Aufgrund des stetigen Wachstums und der steigenden Zahl an Studierenden und Beschäftigten wird die Fachhochschule räumlich erweitert: Bis 2020 soll ein Zubau entstehen, der im Verbund mit dem bestehenden Gebäude einen „Campus der Zukunft“ bilden soll. In einem Wettbewerb wurde das Architekturbüro NMPB Architekten ZT GmbH Wien, das auch schon das bestehende Gebäude geplant hat, für den Neubau ausgewählt. Gegründet und ebenfalls am neuen Campus angesiedelt werden soll auch eine Privatuniversität mit vorerst fünf Studiengängen, die im gemeinsamen Eigentum der Stadt St. Pölten und dem ÖAGG, dem Österreichischen Arbeitskreis für Gruppentherapie und Gruppendynamik, stehen wird.

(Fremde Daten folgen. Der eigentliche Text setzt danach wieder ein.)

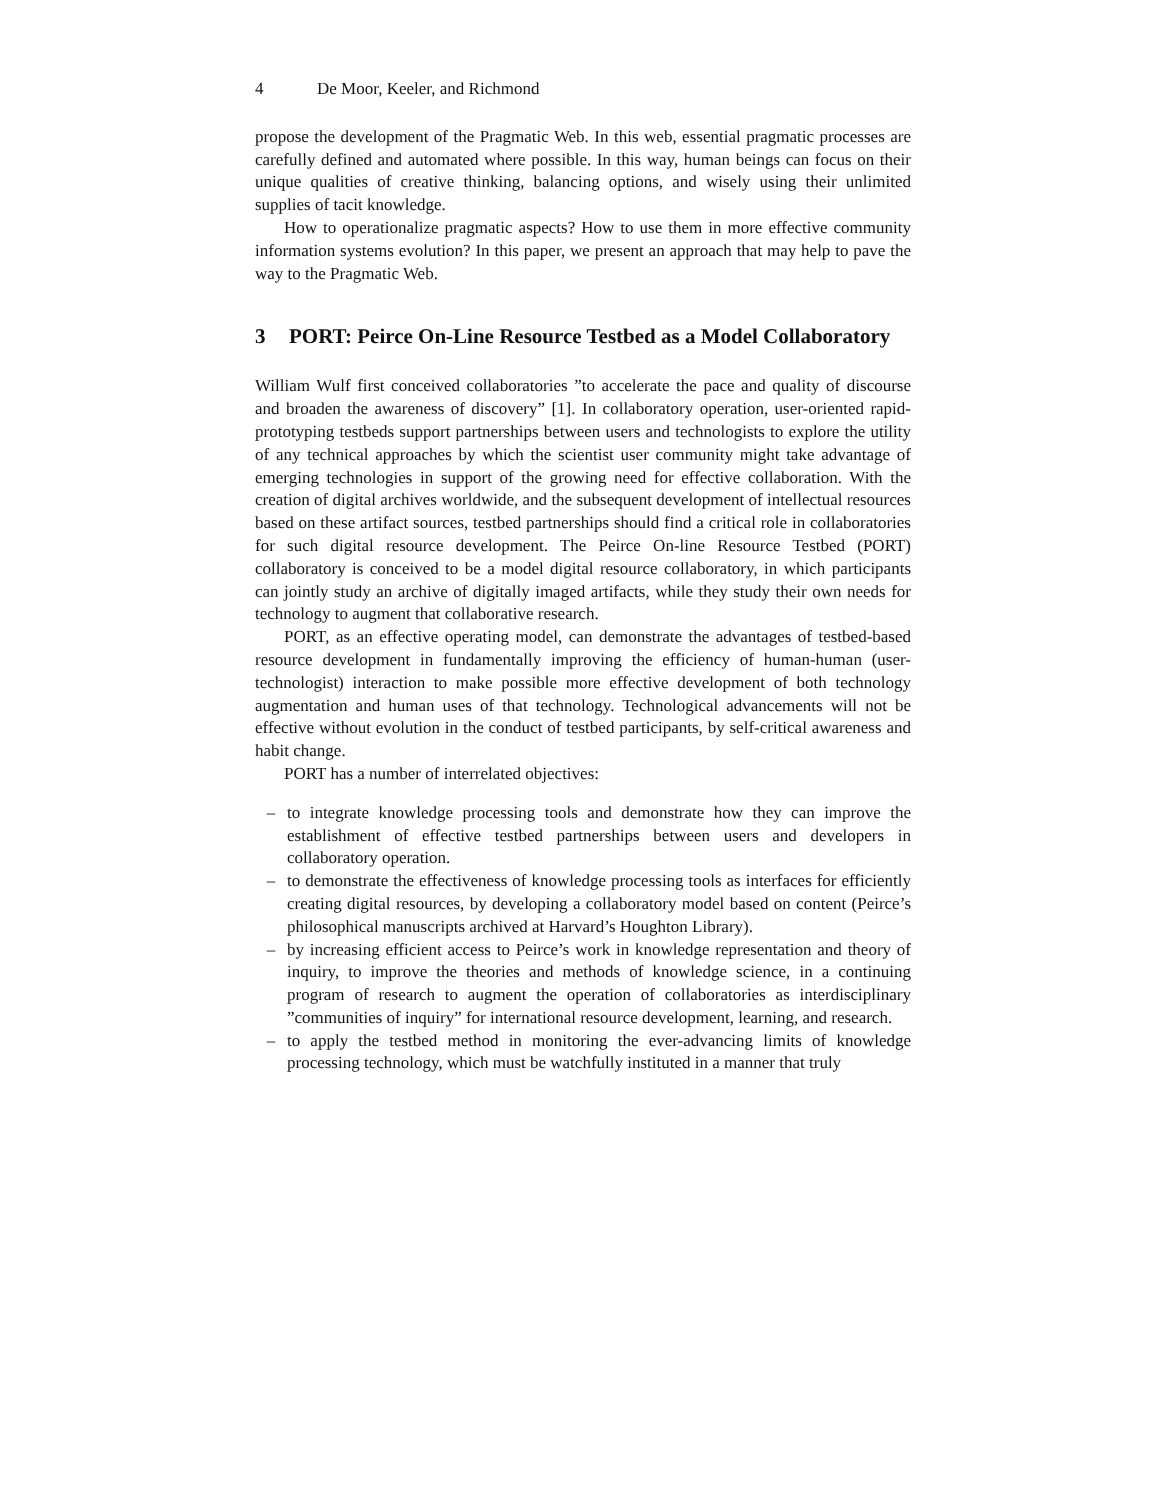4 De Moor, Keeler, and Richmond
propose the development of the Pragmatic Web. In this web, essential pragmatic processes are carefully defined and automated where possible. In this way, human beings can focus on their unique qualities of creative thinking, balancing options, and wisely using their unlimited supplies of tacit knowledge.
How to operationalize pragmatic aspects? How to use them in more effective community information systems evolution? In this paper, we present an approach that may help to pave the way to the Pragmatic Web.
3 PORT: Peirce On-Line Resource Testbed as a Model Collaboratory
William Wulf first conceived collaboratories ”to accelerate the pace and quality of discourse and broaden the awareness of discovery” [1]. In collaboratory operation, user-oriented rapid-prototyping testbeds support partnerships between users and technologists to explore the utility of any technical approaches by which the scientist user community might take advantage of emerging technologies in support of the growing need for effective collaboration. With the creation of digital archives worldwide, and the subsequent development of intellectual resources based on these artifact sources, testbed partnerships should find a critical role in collaboratories for such digital resource development. The Peirce On-line Resource Testbed (PORT) collaboratory is conceived to be a model digital resource collaboratory, in which participants can jointly study an archive of digitally imaged artifacts, while they study their own needs for technology to augment that collaborative research.
PORT, as an effective operating model, can demonstrate the advantages of testbed-based resource development in fundamentally improving the efficiency of human-human (user-technologist) interaction to make possible more effective development of both technology augmentation and human uses of that technology. Technological advancements will not be effective without evolution in the conduct of testbed participants, by self-critical awareness and habit change.
PORT has a number of interrelated objectives:
– to integrate knowledge processing tools and demonstrate how they can improve the establishment of effective testbed partnerships between users and developers in collaboratory operation.
– to demonstrate the effectiveness of knowledge processing tools as interfaces for efficiently creating digital resources, by developing a collaboratory model based on content (Peirce’s philosophical manuscripts archived at Harvard’s Houghton Library).
– by increasing efficient access to Peirce’s work in knowledge representation and theory of inquiry, to improve the theories and methods of knowledge science, in a continuing program of research to augment the operation of collaboratories as interdisciplinary ”communities of inquiry” for international resource development, learning, and research.
– to apply the testbed method in monitoring the ever-advancing limits of knowledge processing technology, which must be watchfully instituted in a manner that truly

Die Fachhochschule St. Pölten bildet aktuell rund 2.650 Studierende aus und ist Arbeitsplatz für etwa 300 hauptberufliche MitarbeiterInnen sowie rund 650 nebenberufliche Lektorinnen und Lektoren. Das stetige Wachstum erfordert nun eine räumliche Erweiterung. Der geplante Zubau soll rund 12.000 Quadratmeter Bruttogeschoßfläche umfassen. In Verbindung mit dem bestehenden Gebäude stehen damit zukünftig insgesamt rund 30.000 Quadratmeter Campusfläche zur Verfügung. Beide Gebäude werden räumlich miteinander auf allen Ebenen verbunden sein und zu einem Campusgebäude verschmelzen, welches zu einem Vorzeigeprojekt im Hochschulbereich werden soll. Die Errichtungskosten für den Zubau betragen ca. 30 Millionen Euro (netto). Bezugsfertig soll der Zubau mit Beginn des Sommersemesters 2020 sind.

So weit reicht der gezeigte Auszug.